## [Work required]
What is wanted is every line below from the one with "(593, 305) = (362, 376): radio" up to and including the one with "(301, 33) = (137, 189): picture -> none", retyped exactly, pictures excluded, nothing else.

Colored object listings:
--*--

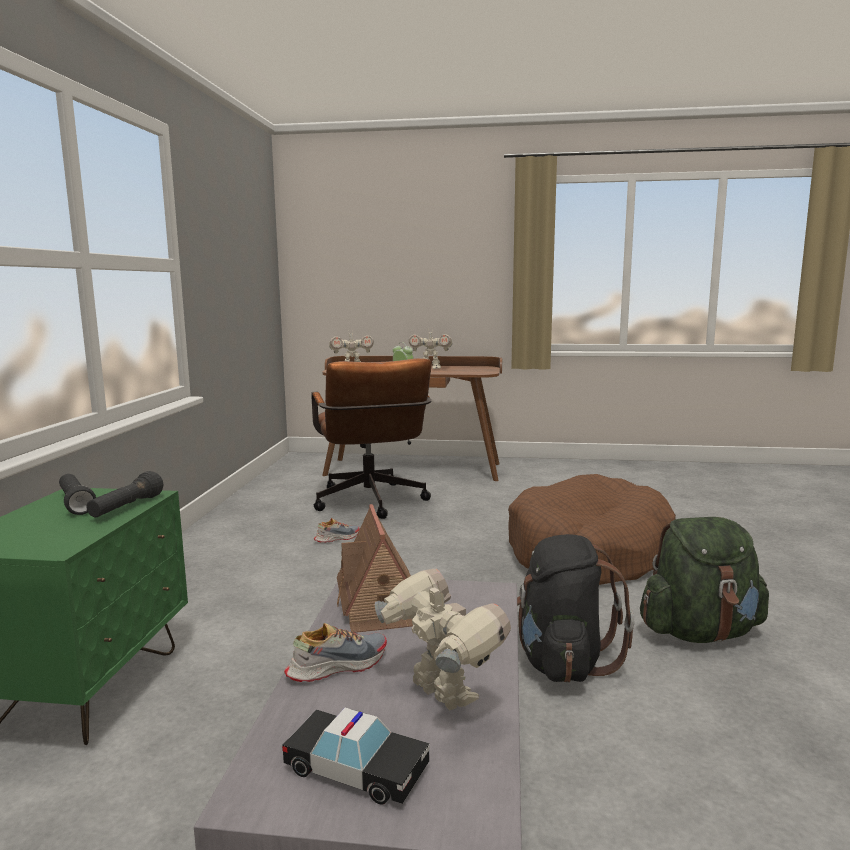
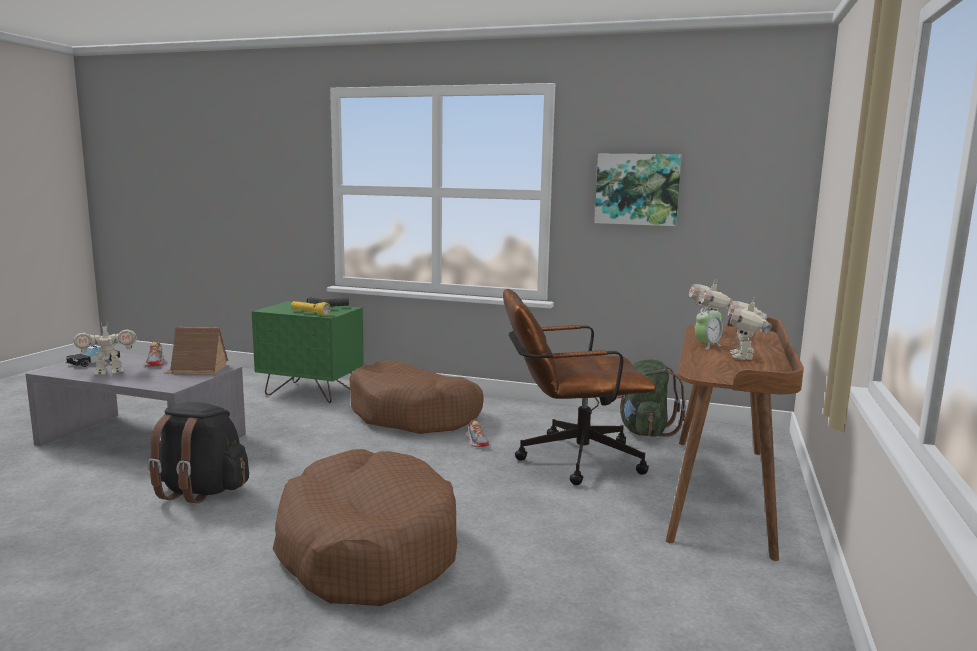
camera: 100 degrees right, 0 degrees up
(126, 508) = (310, 313): black flashlight -> yellow flashlight
(222, 260) = (637, 189): none -> picture
(244, 578) = (414, 415): none -> brown dog bed
(700, 632) = (162, 556): green backpack -> green backpack (644, 431)

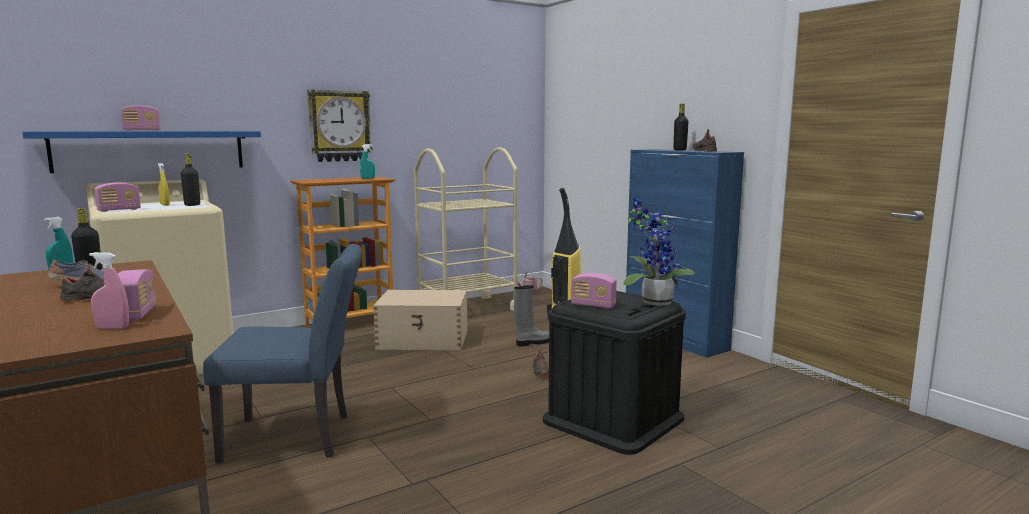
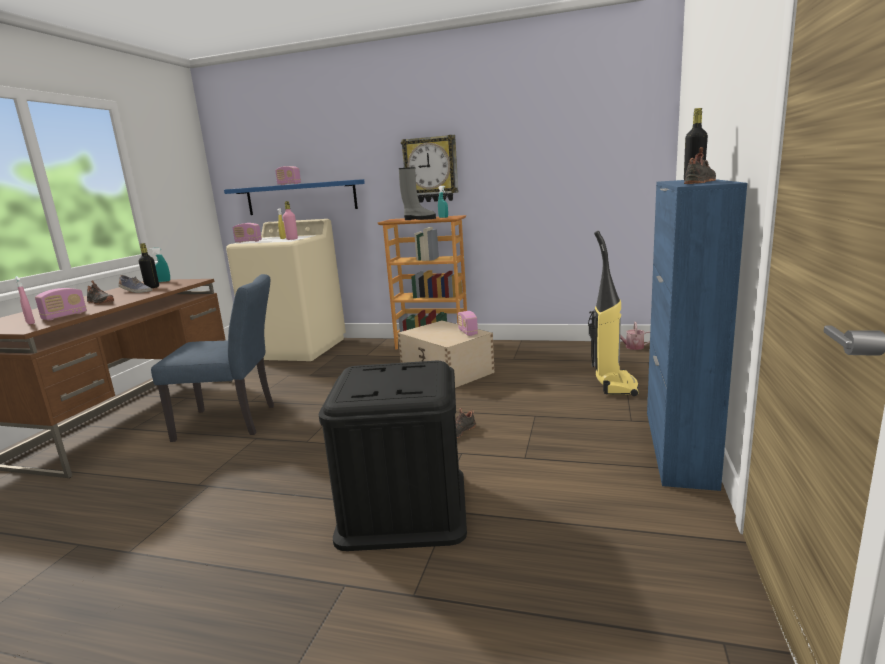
camera: 50 degrees right, 5 degrees up
(192, 205) = (292, 239): black bottle -> pink bottle
(298, 437) = (234, 422): blue chair -> blue chair turned 45 degrees counterclockwise
(467, 309) = (539, 351): beige cart -> none
(532, 343) = (517, 401): grey boot -> grey boot (418, 219)
(593, 305) = (362, 376): radio -> radio (468, 332)
(653, 302) = (420, 389): potted plant -> none

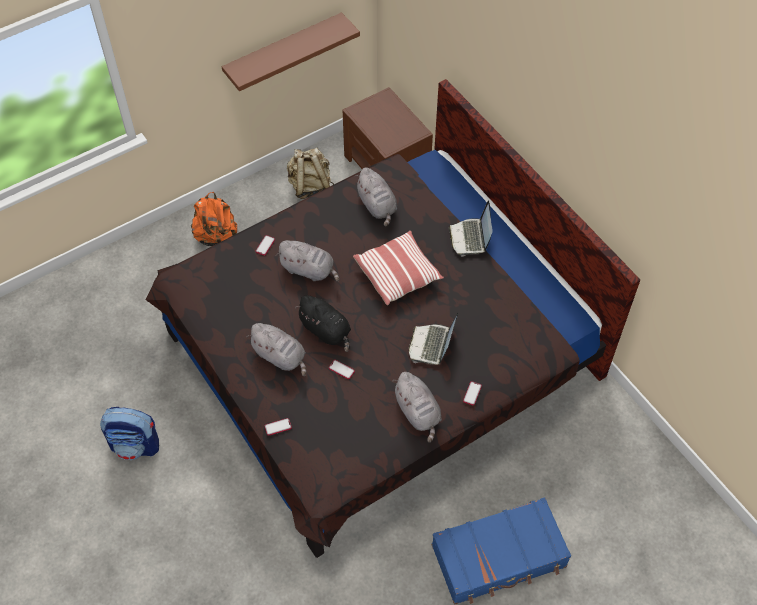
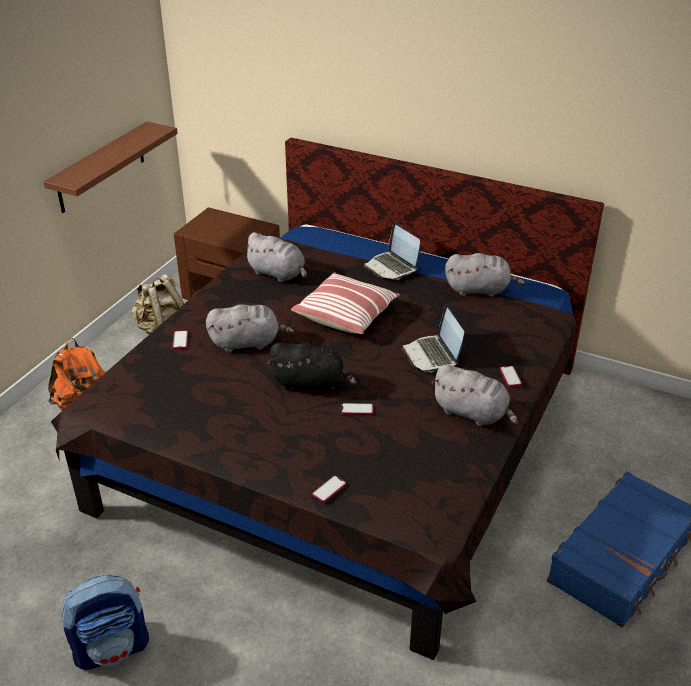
camera: 30 degrees left, 20 degrees down
(280, 357) = (277, 425): grey plush toy -> grey plush toy (479, 290)

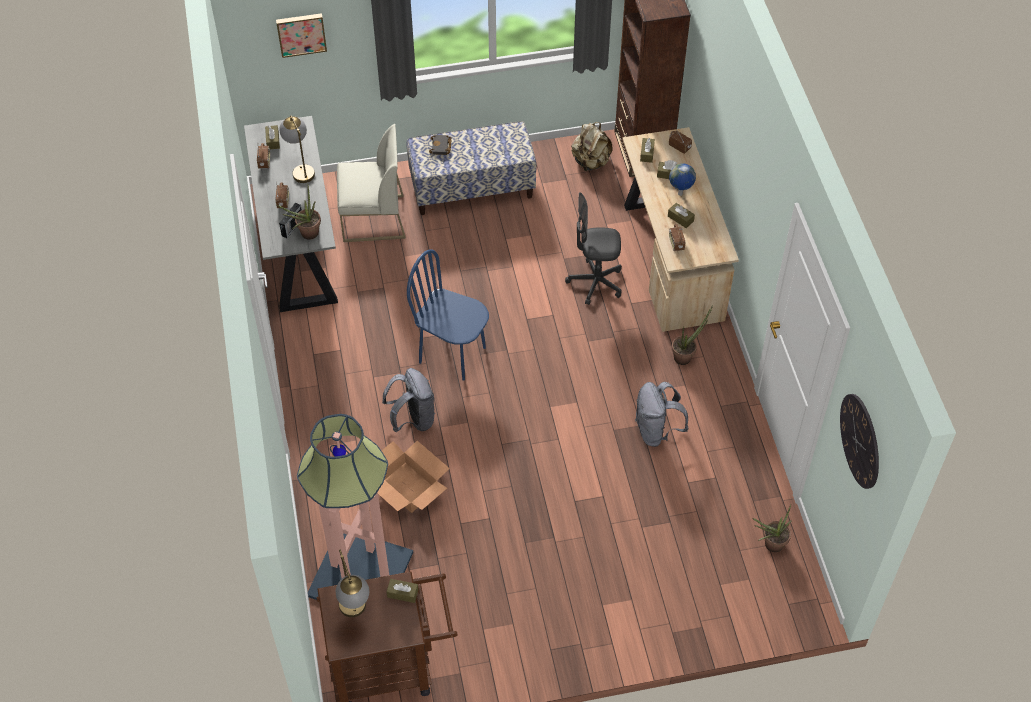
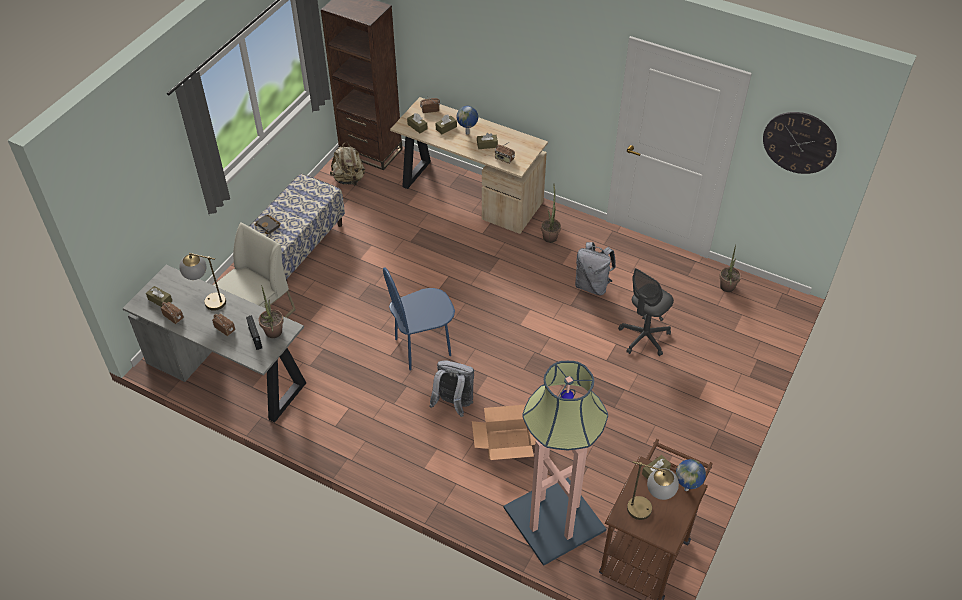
camera: 50 degrees left, 5 degrees down
(301, 33) = (137, 189): picture -> none
(405, 629) = (687, 489): none -> globe
(595, 283) = (447, 239): grey office chair -> grey office chair (644, 338)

--*--

## [Answer to the exercise]
(593, 305) = (362, 376): radio -> radio (468, 332)
(653, 302) = (420, 389): potted plant -> none

camera: 30 degrees left, 20 degrees down
(280, 357) = (277, 425): grey plush toy -> grey plush toy (479, 290)

camera: 50 degrees left, 5 degrees down
(301, 33) = (137, 189): picture -> none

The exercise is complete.